• EXCERPTED TEXT

There are a few basic rights that every person should have, regardless of how much the bourgeois value them (in no particular order):
- Food
- Medical care
- A habitable shelter
- Basic human rights to freedom of speech/association/expression/etc
- Education
- At least a moderate ammount of entertainment
Sadly, the bourgeois put prices on most of these things and are willing to deny that these things will be witheld and denied if that price is not met. A step towards bringing an end to that may not nessicary bring class consiciousness up, but the achievement of ensuring that these things are secured for every proletarian, by any means, is a vital end goal of what we hope to achieve.
Agreed! These are all human rights, and in no way priviledges for the "productive".
All real left parties in Finland too have taken basic income into their agenda. It all started from the initiative of the green party, and spread into the left like wildfire. Social democrats proved their true allegiance by denouncing the whole idea.
NecroCommie
15th May 2009, 10:31
A basic income won't offset wider inequalities rooted in social structures.
True also, and this is exactly why I dont think it will extinquish class struggle. The idea is good to tighten the income gaps though, and is therefore good in the short term interests of the opressed.
Paul nollen
15th May 2009, 12:29
It's an alternative to having the unemployed end up homeless or in prison. There are costs related to poverty that can't be eliminated by abolishing welfare.
In Canada, there was a proposal called the guaranteed minimum income, which would let welfare recipients keep part of their assistance even when they work. Canada already has a non-refundable personal exemption of 8000-9000 dollars.
Hello,
the only state, for the moment, with a basic income is Alaska. There are some other states and countries who are moving towards a basic income in some form (Negative income tax and so on).
In Europe, and Belgium where I live, we have all sorts of social security but it takes a lot of administration to handle it.
If we talk about basic income it is important to ask what amount we have in mind. Lets say 11 US $ a month/ person, like the project in Namibia bignam.org , or the Alaska amount pdf.state.ak.us 3,269 a year or the amount asked by some European groups (1100 € / month/person)
It also relevant to know if the basic income grant is taxable income. As far as I know there is no income tax in Alaska but there is an income tax on Federal level. In the case the Basic income is taxable it is a sort or Negative income tax system but with a "prebate".
I'm quite certain the Canadian proposal was for a guaranteed minimum income, to work in concert with minimum wage laws. It was designed to encourage people to return to work, and avoid the typical welfare trap of deducting a dollar for every dollar earned.
I don't believe the GMI would be taxable. They might impose deductions at source but you would be able to receive a refund when you file your taxes.
The negative income tax is too ambitious for politicians in Canada. Changes in tax policy always seem to involve an increase in complexity.

• SOURCE MATERIAL
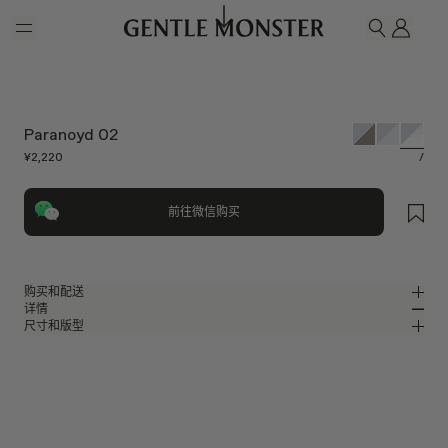
Skip to main content
我的
搜索
Paranoyd 02
¥2,220
/
前往微信购买
购买和配送
详情
请前往微信小程序购买，可享免费配送服务。
尺寸和版型
亮银色金属方形眼镜
MM
IN
2025 Bold Collection
镜片宽度
:
60.9 mm
版型
银色金属材质镜框
鼻桥
:
16 mm
窄
宽
透明
镜片
前框
:
150.8 mm
方形框型
低
高
镜腿长度
:
135.2 mm
防蓝光镜片提供有效UV防护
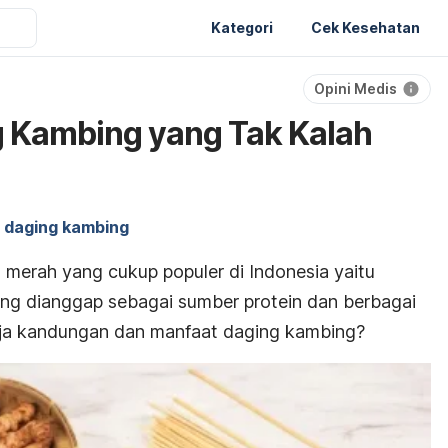
Kategori
Cek Kesehatan
Opini Medis
g Kambing yang Tak Kalah
h daging kambing
ng merah yang cukup populer di Indonesia yaitu
ng dianggap sebagai sumber protein dan berbagai
saja kandungan dan manfaat daging kambing?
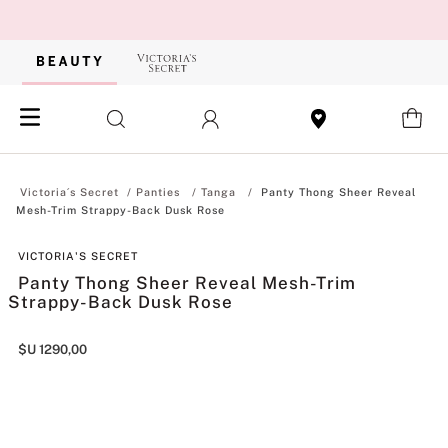
Panties
Tanga
Panty Thong Sheer Reveal
Mesh-Trim Strappy-Back Dusk Rose
VICTORIA'S SECRET
Panty Thong Sheer Reveal Mesh-Trim
Strappy-Back Dusk Rose
$U
1290
,
00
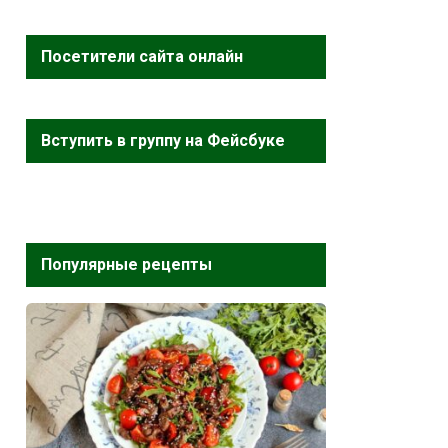
Посетители сайта онлайн
Вступить в группу на Фейсбуке
Популярные рецепты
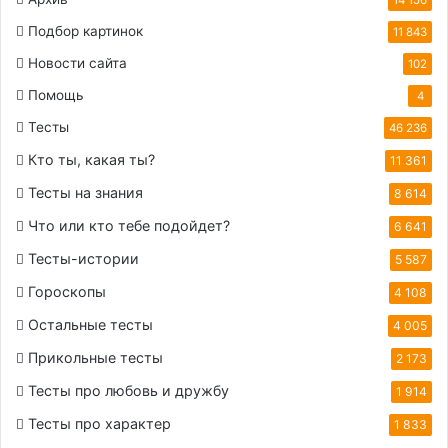
Подбор картинок
11 843
Новости сайта
102
Помощь
4
Тесты
46 236
Кто ты, какая ты?
11 361
Тесты на знания
8 614
Что или кто тебе подойдет?
6 641
Тесты-истории
5 587
Гороскопы
4 108
Остальные тесты
4 005
Прикольные тесты
2 173
Тесты про любовь и дружбу
1 914
Тесты про характер
1 833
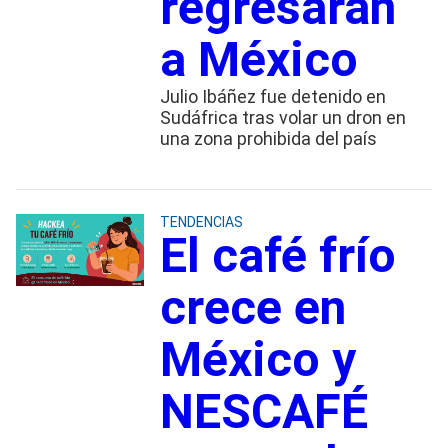
regresarán
a México
Julio Ibáñez fue detenido en
Sudáfrica tras volar un dron en
una zona prohibida del país
TENDENCIAS
El café frío
crece en
México y
NESCAFÉ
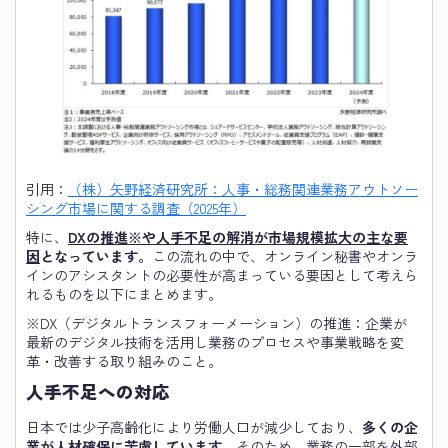
引用：
（株）矢野経済研究所：人事・総務関連業務アウトソー
シング市場に関する調査（2025年）
特に、
DXの推進※や人手不足の解消が市場規模拡大の主な要
因
となっています。
この流れの中で、オンライン秘書やオンラ
インのアシスタントの必要性が高まっている要因として考えら
れるものを以下にまとめます。
※DX（デジタルトランスフォーメーション）の推進：企業が
最新のデジタル技術を活用し業務のプロセスや事業戦略を変
革・改善する取り組みのこと。
人手不足への対応
日本では少子高齢化により労働人口が減少しており、
多くの企
業が人材確保に苦慮しています。
そのため、業務の一部を外部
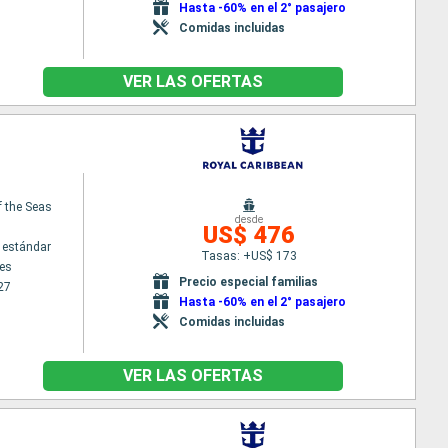
Hasta -60% en el 2° pasajero
Comidas incluidas
VER LAS OFERTAS
f the Seas
desde
US$ 476
 estándar
Tasas: +US$ 173
es
Precio especial familias
27
Hasta -60% en el 2° pasajero
Comidas incluidas
VER LAS OFERTAS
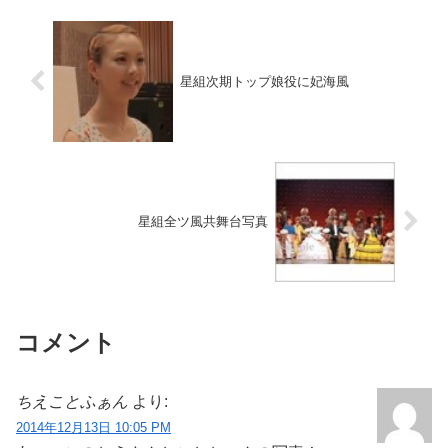
星組次期トップ娘役に妃海風
星組全ツ風共舞台写真
コメント
ちえことふぁん
より:
2014年12月13日 10:05 PM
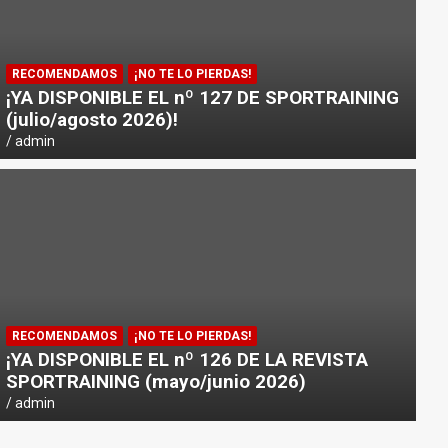
RECOMENDAMOS
¡NO TE LO PIERDAS!
¡YA DISPONIBLE EL nº 127 DE SPORTRAINING
(julio/agosto 2026)!
admin
NOTICIAS
PICSIL PRESENTA «HORIZON»: 
RECOMENDAMOS
¡NO TE LO PIERDAS!
DEPORTISTAS Y VIAJEROS
¡YA DISPONIBLE EL nº 126 DE LA REVISTA
SPORTRAINING (mayo/junio 2026)
admin
admin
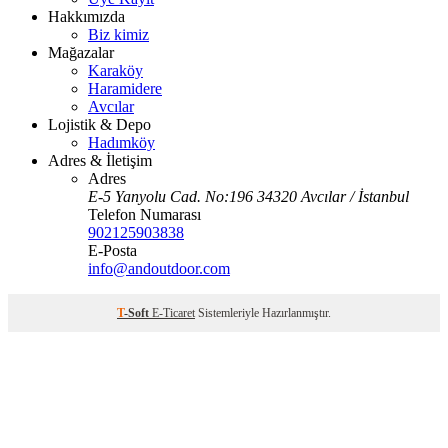
Hakkımızda
Biz kimiz
Mağazalar
Karaköy
Haramidere
Avcılar
Lojistik & Depo
Hadımköy
Adres & İletişim
Adres
E-5 Yanyolu Cad. No:196 34320 Avcılar / İstanbul
Telefon Numarası
902125903838
E-Posta
info@andoutdoor.com
T
-Soft
E-Ticaret
Sistemleriyle Hazırlanmıştır.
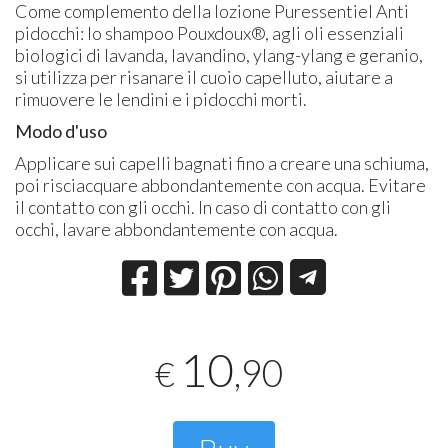
Come complemento della lozione Puressentiel Anti
pidocchi: lo shampoo Pouxdoux®, agli oli essenziali
biologici di lavanda, lavandino, ylang-ylang e geranio,
si utilizza per risanare il cuoio capelluto, aiutare a
rimuovere le lendini e i pidocchi morti.
Modo d'uso
Applicare sui capelli bagnati fino a creare una schiuma,
poi risciacquare abbondantemente con acqua. Evitare
il contatto con gli occhi. In caso di contatto con gli
occhi, lavare abbondantemente con acqua.
10
,90
€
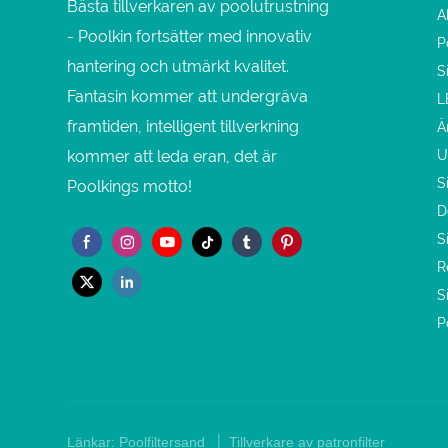
Bästa tillverkaren av poolutrustning
A
- Poolkin fortsätter med innovativ
P
hantering och utmärkt kvalitet.
S
Fantasin kommer att undergräva
L
framtiden, intelligent tillverkning
Ä
kommer att leda eran, det är
U
S
Poolkings motto!
D
S
R
S
P
|
Länkar:
Poolfiltersand
Tillverkare av patronfilter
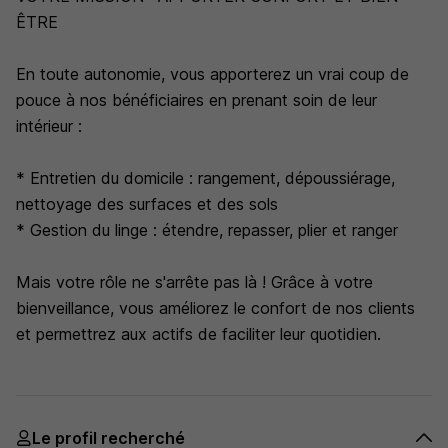
ÊTRE
En toute autonomie, vous apporterez un vrai coup de
pouce à nos bénéficiaires en prenant soin de leur
intérieur :
* Entretien du domicile : rangement, dépoussiérage,
nettoyage des surfaces et des sols
* Gestion du linge : étendre, repasser, plier et ranger
Mais votre rôle ne s'arrête pas là ! Grâce à votre
bienveillance, vous améliorez le confort de nos clients
et permettrez aux actifs de faciliter leur quotidien.
Le profil recherché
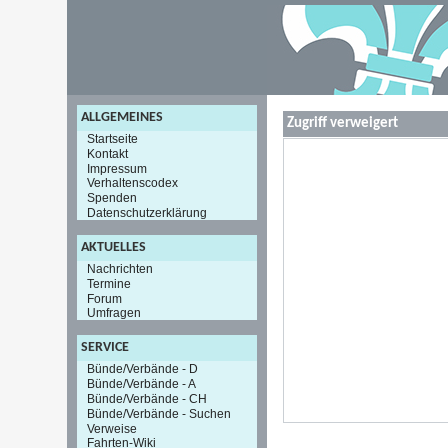
ALLGEMEINES
Zugriff verweigert
Startseite
Kontakt
Impressum
Verhaltenscodex
Spenden
Datenschutzerklärung
AKTUELLES
Nachrichten
Termine
Forum
Umfragen
SERVICE
Bünde/Verbände - D
Bünde/Verbände - A
Bünde/Verbände - CH
Bünde/Verbände - Suchen
Verweise
Fahrten-Wiki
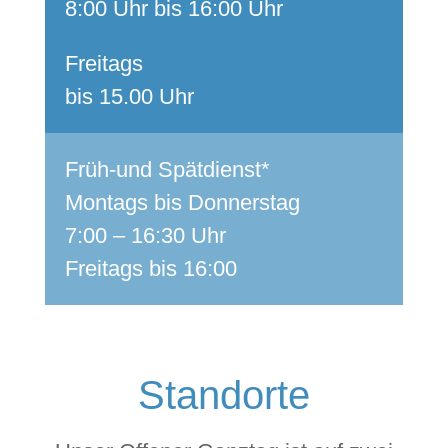
8:00 Uhr bis 16:00 Uhr
Freitags
bis 15.00 Uhr
Früh-und Spätdienst*
Montags bis Donnerstag
7:00 – 16:30 Uhr
Freitags bis 16:00
Standorte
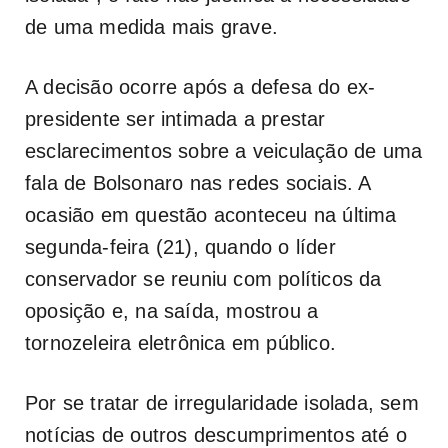
de uma medida mais grave.
A decisão ocorre após a defesa do ex-
presidente ser intimada a prestar
esclarecimentos sobre a veiculação de uma
fala de Bolsonaro nas redes sociais. A
ocasião em questão aconteceu na última
segunda-feira (21), quando o líder
conservador se reuniu com políticos da
oposição e, na saída, mostrou a
tornozeleira eletrônica em público.
Por se tratar de irregularidade isolada, sem
notícias de outros descumprimentos até o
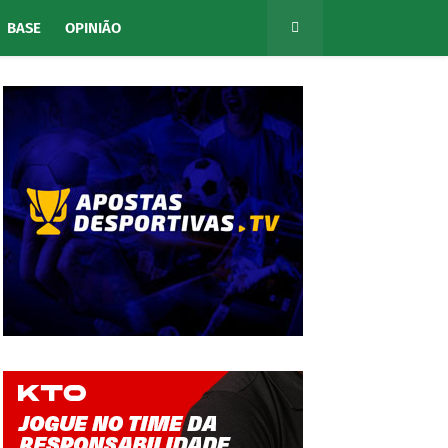
BASE
OPINIÃO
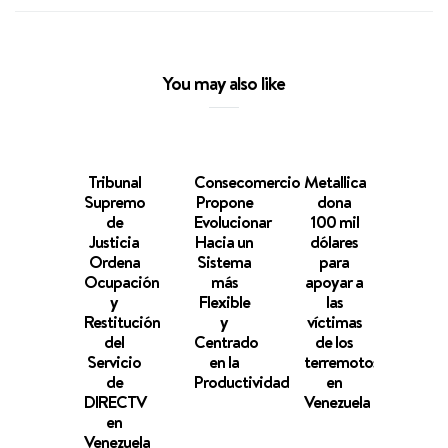
You may also like
Tribunal
Consecomercio
Metallica
FED
Supremo
Propone
dona
Sec
de
Evolucionar
100 mil
Priv
Justicia
Hacia un
dólares
Nece
Ordena
Sistema
para
Conf
Ocupación
más
apoyar a
pa
y
Flexible
las
Recu
Restitución
y
víctimas
l
del
Centrado
de los
Econ
Servicio
en la
terremotos
y El
de
Productividad
en
l
DIRECTV
Venezuela
Prod
en
Venezuela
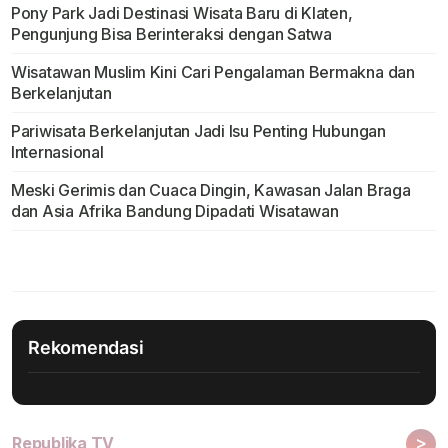
Pony Park Jadi Destinasi Wisata Baru di Klaten,
Pengunjung Bisa Berinteraksi dengan Satwa
Wisatawan Muslim Kini Cari Pengalaman Bermakna dan
Berkelanjutan
Pariwisata Berkelanjutan Jadi Isu Penting Hubungan
Internasional
Meski Gerimis dan Cuaca Dingin, Kawasan Jalan Braga
dan Asia Afrika Bandung Dipadati Wisatawan
Rekomendasi
>
Republika TV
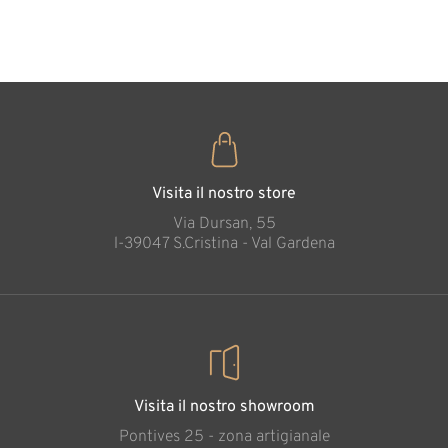
35
€
,00
Visita il nostro store
Via Dursan, 55
l-39047 S.Cristina - Val Gardena
Visita il nostro showroom
Pontives 25 - zona artigianale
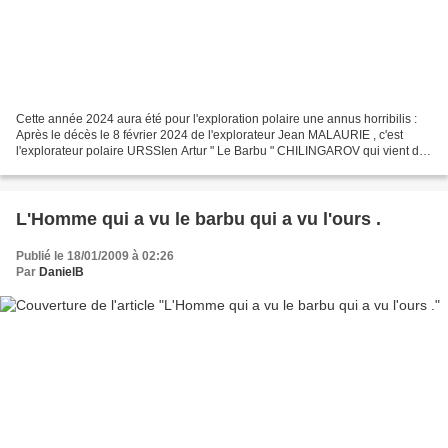
Cette année 2024 aura été pour l'exploration polaire une annus horribilis :
Après le décès le 8 février 2024 de l'explorateur Jean MALAURIE , c'est
l'explorateur polaire URSSIen Artur " Le Barbu " CHILINGAROV qui vient de
nous quitter ce 1er juin 2024...
L'Homme qui a vu le barbu qui a vu l'ours .
Publié le 18/01/2009 à 02:26
Par
DanielB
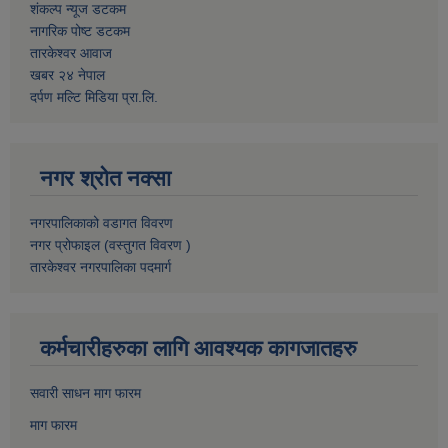
शंकल्प न्यूज डटकम
नागरिक पोष्ट डटकम
तारकेश्वर आवाज
खबर २४ नेपाल
दर्पण मल्टि मिडिया प्रा.लि.
नगर श्रोत नक्सा
नगरपालिकाको वडागत विवरण
नगर प्रोफाइल (वस्तुगत विवरण )
तारकेश्वर नगरपालिका पदमार्ग
कर्मचारीहरुका लागि आवश्यक कागजातहरु
सवारी साधन माग फारम
माग फारम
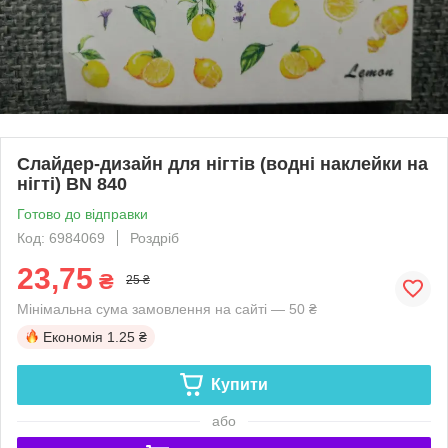
Слайдер-дизайн для нігтів (водні наклейки на
нігті) BN 840
Готово до відправки
Код: 6984069
Роздріб
23,75
₴
25 ₴
Мінімальна сума замовлення на сайті — 50 ₴
Економія
1.25 ₴
Купити
або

• WHAT TO DO
A. Answer these questions from the basic income thread:
(i) Which state has a basic income at the moment, according to the thread?
(ii) How large is Canada's non-refundable personal exemption?
(iii) Which party's initiative started basic income on the agenda in Finland?
B. Retype the basic income thread between "In Canada, there" and "to handle it.", inclusive.
C. Summarize the basic income thread in two sentences.
The data has no connection to the basic income thread.

• ANSWERS TO THIS EXERCISE
A.
(i) Alaska
(ii) 8000-9000 dollars
(iii) The green party

B.
In Canada, there was a proposal called the guaranteed minimum income, which would let welfare recipients keep part of their assistance even when they work. Canada already has a non-refundable personal exemption of 8000-9000 dollars.
Hello,
the only state, for the moment, with a basic income is Alaska. There are some other states and countries who are moving towards a basic income in some form (Negative income tax and so on).
In Europe, and Belgium where I live, we have all sorts of social security but it takes a lot of administration to handle it.

C. The thread opens with a list of basic rights, including food, medical care, shelter and education, which the writer says the bourgeois put prices on. Later posts turn to basic income, noting that left parties in Finland have adopted it, that a Canadian guaranteed minimum income proposal was designed to encourage people to return to work, and that Alaska is for the moment the only state with a basic income.